Special Considerations for Dual Eligible Individuals. States that wish to include dual eligible individuals in integrated BHO models may be well served by incorporating the requirement that the BHO also be a Medicare SNP. Given the high representation of dual eligible individuals among the SMI population, efforts to integrate physical and behavioral health care for individuals with SMI will likely fall short without full integration of acute care benefits (including prescription drugs) for Medicare beneficiaries.
Pros
- Integration of services creates alignment of financial incentives across physical and behavioral health systems.

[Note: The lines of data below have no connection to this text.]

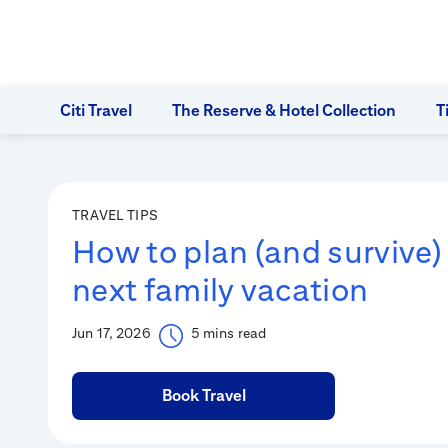
Citi Travel
The Reserve & Hotel Collection
T
TRAVEL TIPS
How to plan (and survive)
next family vacation
Jun 17, 2026
5 mins read
Book Travel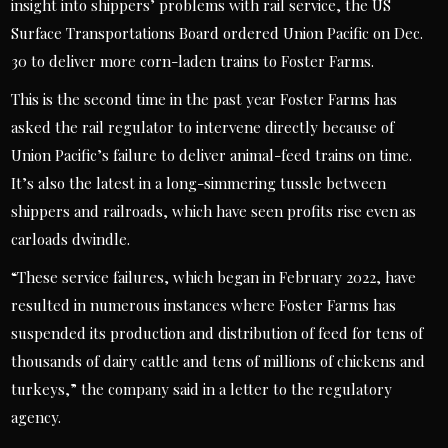
insight into shippers’ problems with rail service, the US
Surface Transportations Board ordered Union Pacific on Dec.
30 to deliver more corn-laden trains to Foster Farms.
This is the second time in the past year Foster Farms has
asked the rail regulator to intervene directly because of
Union Pacific’s failure to deliver animal-feed trains on time.
It’s also the latest in a long-simmering tussle between
shippers and railroads, which have seen profits rise even as
carloads dwindle.
“These service failures, which began in February 2022, have
resulted in numerous instances where Foster Farms has
suspended its production and distribution of feed for tens of
thousands of dairy cattle and tens of millions of chickens and
turkeys,” the company said in a letter to the regulatory
agency.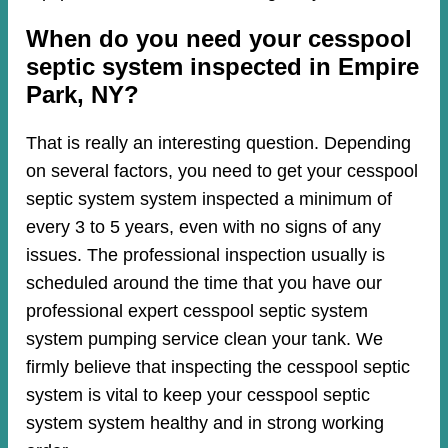
When do you need your cesspool
septic system inspected in Empire
Park, NY?
That is really an interesting question. Depending
on several factors, you need to get your cesspool
septic system system inspected a minimum of
every 3 to 5 years, even with no signs of any
issues. The professional inspection usually is
scheduled around the time that you have our
professional expert cesspool septic system
system pumping service clean your tank. We
firmly believe that inspecting the cesspool septic
system is vital to keep your cesspool septic
system system healthy and in strong working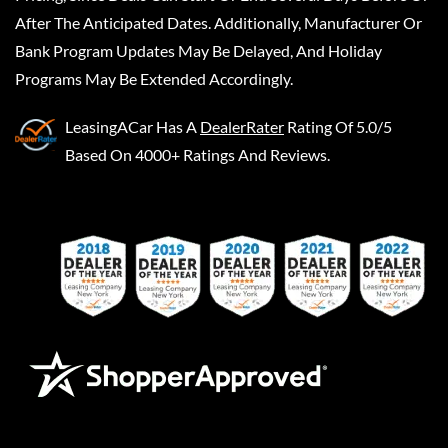
After The Anticipated Dates. Additionally, Manufacturer Or
Bank Program Updates May Be Delayed, And Holiday
Programs May Be Extended Accordingly.
LeasingACar
Has A
DealerRater
Rating Of 5.0/5
Based On 4000+ Ratings And Reviews.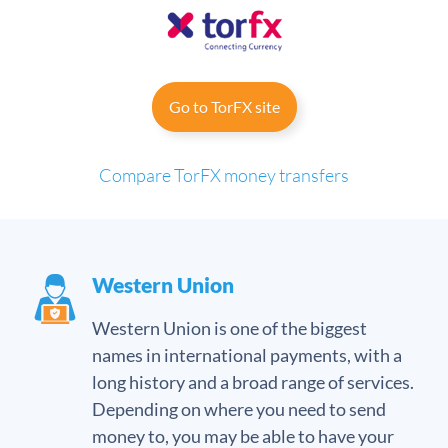
Go to TorFX site
Compare TorFX money transfers
Western Union
Western Union is one of the biggest
names in international payments, with a
long history and a broad range of services.
Depending on where you need to send
money to, you may be able to have your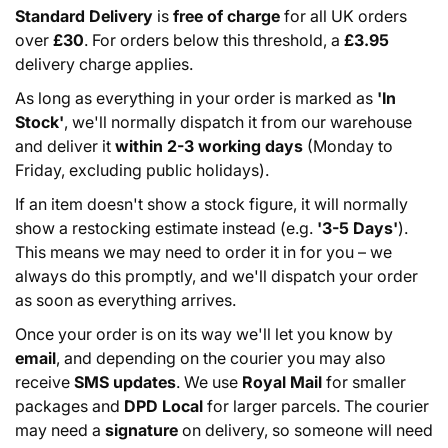
Standard Delivery
is
free of charge
for all UK orders
over
£30
. For orders below this threshold, a
£3.95
delivery charge applies.
As long as everything in your order is marked as
'In
Stock'
, we'll normally dispatch it from our warehouse
and deliver it
within 2-3 working days
(Monday to
Friday, excluding public holidays).
If an item doesn't show a stock figure, it will normally
show a restocking estimate instead (e.g.
'3-5 Days'
).
This means we may need to order it in for you – we
always do this promptly, and we'll dispatch your order
as soon as everything arrives.
Once your order is on its way we'll let you know by
email
, and depending on the courier you may also
receive
SMS updates
. We use
Royal Mail
for smaller
packages and
DPD Local
for larger parcels. The courier
may need a
signature
on delivery, so someone will need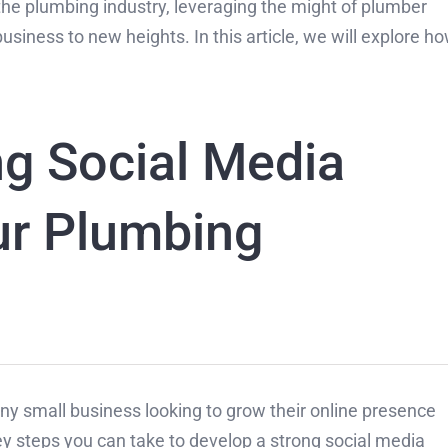
the plumbing industry, leveraging the might of plumber
usiness to new heights. In this article, we will explore h
ng Social Media
ur Plumbing
 any small business looking to grow their online presence
 steps you can take to develop a strong social media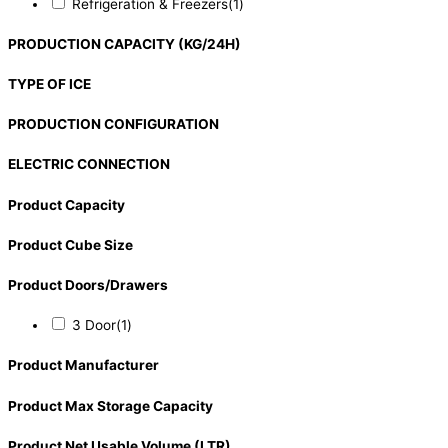
Refrigeration & Freezers
(1)
PRODUCTION CAPACITY (KG/24H)
TYPE OF ICE
PRODUCTION CONFIGURATION
ELECTRIC CONNECTION
Product Capacity
Product Cube Size
Product Doors/Drawers
3 Door
(1)
Product Manufacturer
Product Max Storage Capacity
Product Net Usable Volume (LTR)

- Full integration of administrative data for care management purposes is possible.
- Beneficiaries have seamless access to benefits and services.
- This option leverages specialty capacity of the behavioral health system to serve a population that it may know best, and where consumer engagement may be greatest.
- BHOs have core managed care capacity that can be leveraged across a broader array of benefits, namely information systems, quality management/utilization management functions, experience in building and managing provider networks, and communicating with beneficiaries.
Cons
- It may be difficult to identify/attract plans with sufficient capacity across both domains, as BHOs generally have very limited experience in providing physical health and prescription drug services.
- Questions regarding oversight authority may arise between Medicaid and mental health agency counterparts. An inclusive design process, engaging all relevant agencies and other stakeholders, can mitigate risk of contentious debates.
- There is limited experience to draw from, as these models are still emerging.
- Many Medicaid BHOs do not have experience with Medicare – a capacity that they would need to develop in order to serve dual eligible individuals effectively.